David Heinemeier Hansson, creator of Ruby on Rails and partner in 37 signals, went nuclear on the official 37s blog in a profanity-titled post called You’re not on a fucking plane (and if you are, it doesn’t matter)! – (37signals). Now, I’m not a prude (feel free to search this blog or come out drinking with me), but leading a post on your corporate blog with the f-bomb is, what’s the word, dumb.
But I’m not here to lament David’s immature way of titling a post, but to take issue with the content of his post. Essentially, David argues that there’s no need for offline components to web applications because connectivity is so ubiquitous. Which is true, if you live in a major metropolitan area, such as David does. But here in the uncharted backwaters of suburban Detroit (Ann Arbor), there’s no such thing as ubiquitous WiFi. Sure, I could pay another $80 a month to get an EVDO card, but do I really need that? Not really, certainly not for business.
From a business standpoint, I know that my customers (professors and researchers) like to go to places that, ding, no one has been before. I wonder if they’ve laid lines that can handle 10mbps internet connections or cell tower that carry EVDO. I’m going to guess not. So, when I want my customers to interact with the web application we’ve built for them to get their research reviewed, how do they do that without an offline component? The answer now is paper, fax, and time.

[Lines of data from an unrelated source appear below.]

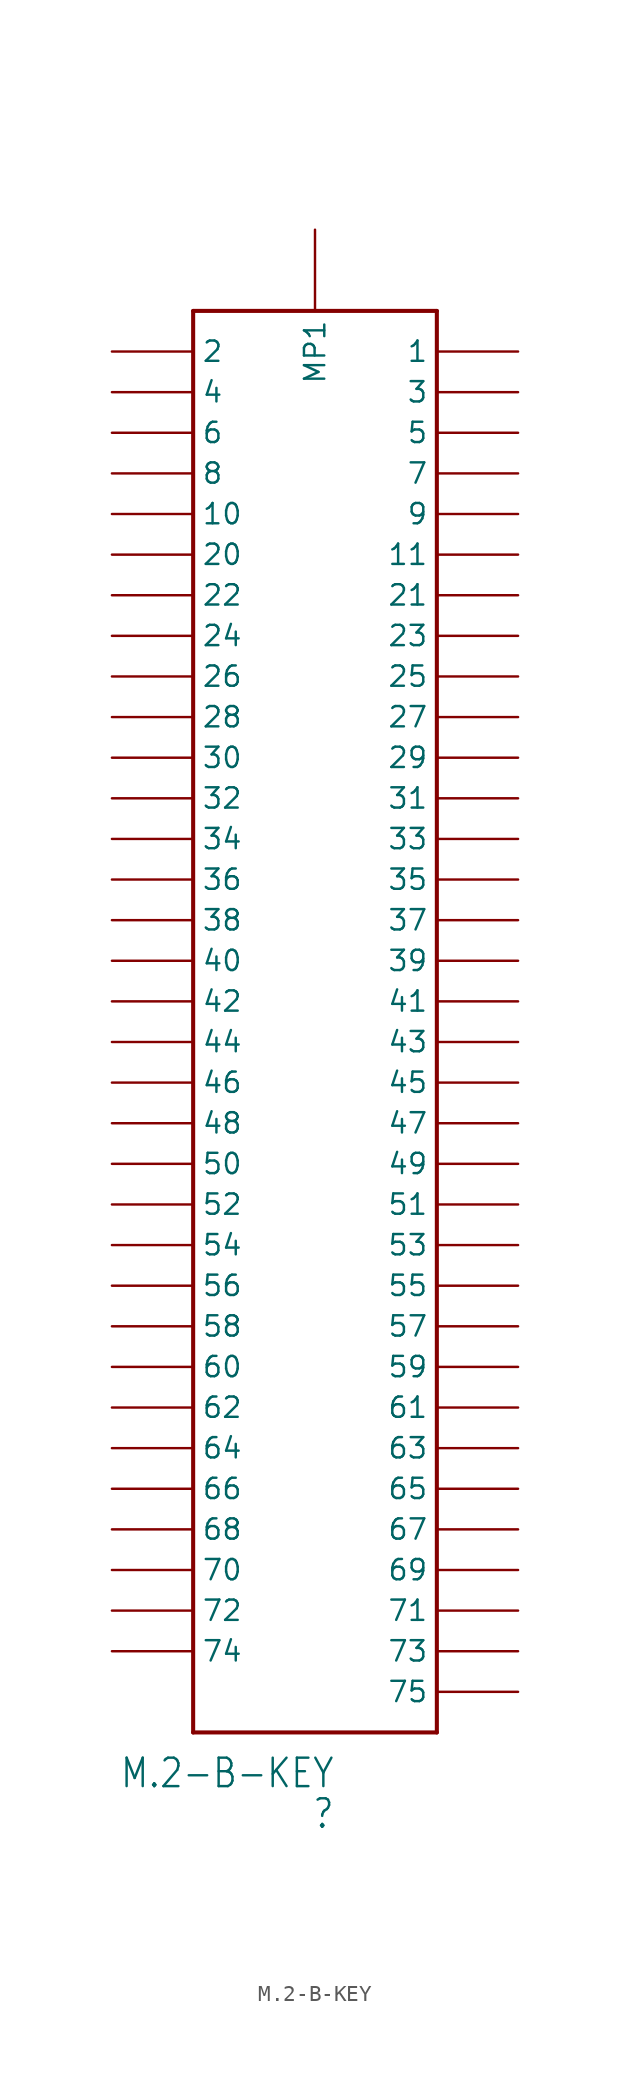
<source format=kicad_sym>
(kicad_symbol_lib
  (version 20200908)
  (generator kicad_symbol_editor)
  (symbol "M.2-B-KEY"
    (property "Reference" ""
      (at 8.89 -5.08 0)
      (effects (font (size 1.778 1.511)) (justify right)))
    (property "Value" "M.2-B-KEY"
      (at 8.89 -2.54 0)
      (effects (font (size 1.778 1.511)) (justify right)))
    (property "ki_locked" ""
      (at 0 0 0)
      (effects (font (size 1.27 1.27))))
    (symbol "M.2-B-KEY_1_0"
      (polyline (pts (xy 15.24 88.9) (xy 15.24 0)) (stroke (width 0.254)) (fill (type none)))
      (polyline (pts (xy 0 0) (xy 15.24 0)) (stroke (width 0.254)) (fill (type none)))
      (polyline (pts (xy 0 0) (xy 0 88.9)) (stroke (width 0.254)) (fill (type none)))
      (polyline (pts (xy 15.24 88.9) (xy 0 88.9)) (stroke (width 0.254)) (fill (type none)))
      (pin bidirectional line (at 20.32 86.36 180) (length 5.08) (name "1" (effects (font (size 1.27 1.27)))) (number "P$1" (effects (font (size 0 0)))))
      (pin bidirectional line (at -5.08 86.36 0) (length 5.08) (name "2" (effects (font (size 1.27 1.27)))) (number "P$2" (effects (font (size 0 0)))))
      (pin bidirectional line (at 20.32 83.82 180) (length 5.08) (name "3" (effects (font (size 1.27 1.27)))) (number "P$3" (effects (font (size 0 0)))))
      (pin bidirectional line (at -5.08 83.82 0) (length 5.08) (name "4" (effects (font (size 1.27 1.27)))) (number "P$4" (effects (font (size 0 0)))))
      (pin bidirectional line (at 20.32 81.28 180) (length 5.08) (name "5" (effects (font (size 1.27 1.27)))) (number "P$5" (effects (font (size 0 0)))))
      (pin bidirectional line (at -5.08 81.28 0) (length 5.08) (name "6" (effects (font (size 1.27 1.27)))) (number "P$6" (effects (font (size 0 0)))))
      (pin bidirectional line (at 20.32 78.74 180) (length 5.08) (name "7" (effects (font (size 1.27 1.27)))) (number "P$7" (effects (font (size 0 0)))))
      (pin bidirectional line (at -5.08 78.74 0) (length 5.08) (name "8" (effects (font (size 1.27 1.27)))) (number "P$8" (effects (font (size 0 0)))))
      (pin bidirectional line (at 20.32 76.2 180) (length 5.08) (name "9" (effects (font (size 1.27 1.27)))) (number "P$9" (effects (font (size 0 0)))))
      (pin bidirectional line (at -5.08 76.2 0) (length 5.08) (name "10" (effects (font (size 1.27 1.27)))) (number "P$10" (effects (font (size 0 0)))))
      (pin bidirectional line (at 20.32 73.66 180) (length 5.08) (name "11" (effects (font (size 1.27 1.27)))) (number "P$11" (effects (font (size 0 0)))))
      (pin bidirectional line (at -5.08 73.66 0) (length 5.08) (name "20" (effects (font (size 1.27 1.27)))) (number "P$20" (effects (font (size 0 0)))))
      (pin bidirectional line (at 20.32 71.12 180) (length 5.08) (name "21" (effects (font (size 1.27 1.27)))) (number "P$21" (effects (font (size 0 0)))))
      (pin bidirectional line (at -5.08 71.12 0) (length 5.08) (name "22" (effects (font (size 1.27 1.27)))) (number "P$22" (effects (font (size 0 0)))))
      (pin bidirectional line (at 20.32 68.58 180) (length 5.08) (name "23" (effects (font (size 1.27 1.27)))) (number "P$23" (effects (font (size 0 0)))))
      (pin bidirectional line (at -5.08 68.58 0) (length 5.08) (name "24" (effects (font (size 1.27 1.27)))) (number "P$24" (effects (font (size 0 0)))))
      (pin bidirectional line (at 20.32 66.04 180) (length 5.08) (name "25" (effects (font (size 1.27 1.27)))) (number "P$25" (effects (font (size 0 0)))))
      (pin bidirectional line (at -5.08 66.04 0) (length 5.08) (name "26" (effects (font (size 1.27 1.27)))) (number "P$26" (effects (font (size 0 0)))))
      (pin bidirectional line (at 20.32 63.5 180) (length 5.08) (name "27" (effects (font (size 1.27 1.27)))) (number "P$27" (effects (font (size 0 0)))))
      (pin bidirectional line (at -5.08 63.5 0) (length 5.08) (name "28" (effects (font (size 1.27 1.27)))) (number "P$28" (effects (font (size 0 0)))))
      (pin bidirectional line (at 20.32 60.96 180) (length 5.08) (name "29" (effects (font (size 1.27 1.27)))) (number "P$29" (effects (font (size 0 0)))))
      (pin bidirectional line (at -5.08 60.96 0) (length 5.08) (name "30" (effects (font (size 1.27 1.27)))) (number "P$30" (effects (font (size 0 0)))))
      (pin bidirectional line (at 20.32 58.42 180) (length 5.08) (name "31" (effects (font (size 1.27 1.27)))) (number "P$31" (effects (font (size 0 0)))))
      (pin bidirectional line (at -5.08 58.42 0) (length 5.08) (name "32" (effects (font (size 1.27 1.27)))) (number "P$32" (effects (font (size 0 0)))))
      (pin bidirectional line (at 20.32 55.88 180) (length 5.08) (name "33" (effects (font (size 1.27 1.27)))) (number "P$33" (effects (font (size 0 0)))))
      (pin bidirectional line (at -5.08 55.88 0) (length 5.08) (name "34" (effects (font (size 1.27 1.27)))) (number "P$34" (effects (font (size 0 0)))))
      (pin bidirectional line (at 20.32 53.34 180) (length 5.08) (name "35" (effects (font (size 1.27 1.27)))) (number "P$35" (effects (font (size 0 0)))))
      (pin bidirectional line (at -5.08 53.34 0) (length 5.08) (name "36" (effects (font (size 1.27 1.27)))) (number "P$36" (effects (font (size 0 0)))))
      (pin bidirectional line (at 20.32 50.8 180) (length 5.08) (name "37" (effects (font (size 1.27 1.27)))) (number "P$37" (effects (font (size 0 0)))))
      (pin bidirectional line (at -5.08 50.8 0) (length 5.08) (name "38" (effects (font (size 1.27 1.27)))) (number "P$38" (effects (font (size 0 0)))))
      (pin bidirectional line (at 20.32 48.26 180) (length 5.08) (name "39" (effects (font (size 1.27 1.27)))) (number "P$39" (effects (font (size 0 0)))))
      (pin bidirectional line (at -5.08 48.26 0) (length 5.08) (name "40" (effects (font (size 1.27 1.27)))) (number "P$40" (effects (font (size 0 0)))))
      (pin bidirectional line (at 20.32 45.72 180) (length 5.08) (name "41" (effects (font (size 1.27 1.27)))) (number "P$41" (effects (font (size 0 0)))))
      (pin bidirectional line (at -5.08 45.72 0) (length 5.08) (name "42" (effects (font (size 1.27 1.27)))) (number "P$42" (effects (font (size 0 0)))))
      (pin bidirectional line (at 20.32 43.18 180) (length 5.08) (name "43" (effects (font (size 1.27 1.27)))) (number "P$43" (effects (font (size 0 0)))))
      (pin bidirectional line (at -5.08 43.18 0) (length 5.08) (name "44" (effects (font (size 1.27 1.27)))) (number "P$44" (effects (font (size 0 0)))))
      (pin bidirectional line (at 20.32 40.64 180) (length 5.08) (name "45" (effects (font (size 1.27 1.27)))) (number "P$45" (effects (font (size 0 0)))))
      (pin bidirectional line (at -5.08 40.64 0) (length 5.08) (name "46" (effects (font (size 1.27 1.27)))) (number "P$46" (effects (font (size 0 0)))))
      (pin bidirectional line (at 20.32 38.1 180) (length 5.08) (name "47" (effects (font (size 1.27 1.27)))) (number "P$47" (effects (font (size 0 0)))))
      (pin bidirectional line (at -5.08 38.1 0) (length 5.08) (name "48" (effects (font (size 1.27 1.27)))) (number "P$48" (effects (font (size 0 0)))))
      (pin bidirectional line (at 20.32 35.56 180) (length 5.08) (name "49" (effects (font (size 1.27 1.27)))) (number "P$49" (effects (font (size 0 0)))))
      (pin bidirectional line (at -5.08 35.56 0) (length 5.08) (name "50" (effects (font (size 1.27 1.27)))) (number "P$50" (effects (font (size 0 0)))))
      (pin bidirectional line (at 20.32 33.02 180) (length 5.08) (name "51" (effects (font (size 1.27 1.27)))) (number "P$51" (effects (font (size 0 0)))))
      (pin bidirectional line (at -5.08 33.02 0) (length 5.08) (name "52" (effects (font (size 1.27 1.27)))) (number "P$52" (effects (font (size 0 0)))))
      (pin bidirectional line (at 20.32 30.48 180) (length 5.08) (name "53" (effects (font (size 1.27 1.27)))) (number "P$53" (effects (font (size 0 0)))))
      (pin bidirectional line (at -5.08 30.48 0) (length 5.08) (name "54" (effects (font (size 1.27 1.27)))) (number "P$54" (effects (font (size 0 0)))))
      (pin bidirectional line (at 20.32 27.94 180) (length 5.08) (name "55" (effects (font (size 1.27 1.27)))) (number "P$55" (effects (font (size 0 0)))))
      (pin bidirectional line (at -5.08 27.94 0) (length 5.08) (name "56" (effects (font (size 1.27 1.27)))) (number "P$56" (effects (font (size 0 0)))))
      (pin bidirectional line (at 20.32 25.4 180) (length 5.08) (name "57" (effects (font (size 1.27 1.27)))) (number "P$57" (effects (font (size 0 0)))))
      (pin bidirectional line (at -5.08 25.4 0) (length 5.08) (name "58" (effects (font (size 1.27 1.27)))) (number "P$58" (effects (font (size 0 0)))))
      (pin bidirectional line (at 20.32 22.86 180) (length 5.08) (name "59" (effects (font (size 1.27 1.27)))) (number "P$59" (effects (font (size 0 0)))))
      (pin bidirectional line (at -5.08 22.86 0) (length 5.08) (name "60" (effects (font (size 1.27 1.27)))) (number "P$60" (effects (font (size 0 0)))))
      (pin bidirectional line (at 20.32 20.32 180) (length 5.08) (name "61" (effects (font (size 1.27 1.27)))) (number "P$61" (effects (font (size 0 0)))))
      (pin bidirectional line (at -5.08 20.32 0) (length 5.08) (name "62" (effects (font (size 1.27 1.27)))) (number "P$62" (effects (font (size 0 0)))))
      (pin bidirectional line (at 20.32 17.78 180) (length 5.08) (name "63" (effects (font (size 1.27 1.27)))) (number "P$63" (effects (font (size 0 0)))))
      (pin bidirectional line (at -5.08 17.78 0) (length 5.08) (name "64" (effects (font (size 1.27 1.27)))) (number "P$64" (effects (font (size 0 0)))))
      (pin bidirectional line (at 20.32 15.24 180) (length 5.08) (name "65" (effects (font (size 1.27 1.27)))) (number "P$65" (effects (font (size 0 0)))))
      (pin bidirectional line (at -5.08 15.24 0) (length 5.08) (name "66" (effects (font (size 1.27 1.27)))) (number "P$66" (effects (font (size 0 0)))))
      (pin bidirectional line (at 20.32 12.7 180) (length 5.08) (name "67" (effects (font (size 1.27 1.27)))) (number "P$67" (effects (font (size 0 0)))))
      (pin bidirectional line (at -5.08 12.7 0) (length 5.08) (name "68" (effects (font (size 1.27 1.27)))) (number "P$68" (effects (font (size 0 0)))))
      (pin bidirectional line (at 20.32 10.16 180) (length 5.08) (name "69" (effects (font (size 1.27 1.27)))) (number "P$69" (effects (font (size 0 0)))))
      (pin bidirectional line (at -5.08 10.16 0) (length 5.08) (name "70" (effects (font (size 1.27 1.27)))) (number "P$70" (effects (font (size 0 0)))))
      (pin bidirectional line (at 20.32 7.62 180) (length 5.08) (name "71" (effects (font (size 1.27 1.27)))) (number "P$71" (effects (font (size 0 0)))))
      (pin bidirectional line (at -5.08 7.62 0) (length 5.08) (name "72" (effects (font (size 1.27 1.27)))) (number "P$72" (effects (font (size 0 0)))))
      (pin bidirectional line (at 20.32 5.08 180) (length 5.08) (name "73" (effects (font (size 1.27 1.27)))) (number "P$73" (effects (font (size 0 0)))))
      (pin bidirectional line (at -5.08 5.08 0) (length 5.08) (name "74" (effects (font (size 1.27 1.27)))) (number "P$74" (effects (font (size 0 0)))))
      (pin bidirectional line (at 20.32 2.54 180) (length 5.08) (name "75" (effects (font (size 1.27 1.27)))) (number "P$75" (effects (font (size 0 0)))))
      (pin bidirectional line (at 7.62 93.98 270) (length 5.08) (name "MP1" (effects (font (size 1.27 1.27)))) (number "MOUNTING-HOLE" (effects (font (size 0 0))))))))
</source>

So, why is 37 signals being so shortsighted? Apollo. Yep, that old chestnut called competition. Can’t access your Basecamp account from the airplane? Build your own app that let’s you update your project information offline and then synch that data when you do connect to the Internet. Sure, it’s a stretch but the threat to 37 Signals and RoR is there.
As one of the commenters to the 37s post said, “Distortion field at work here, folks.”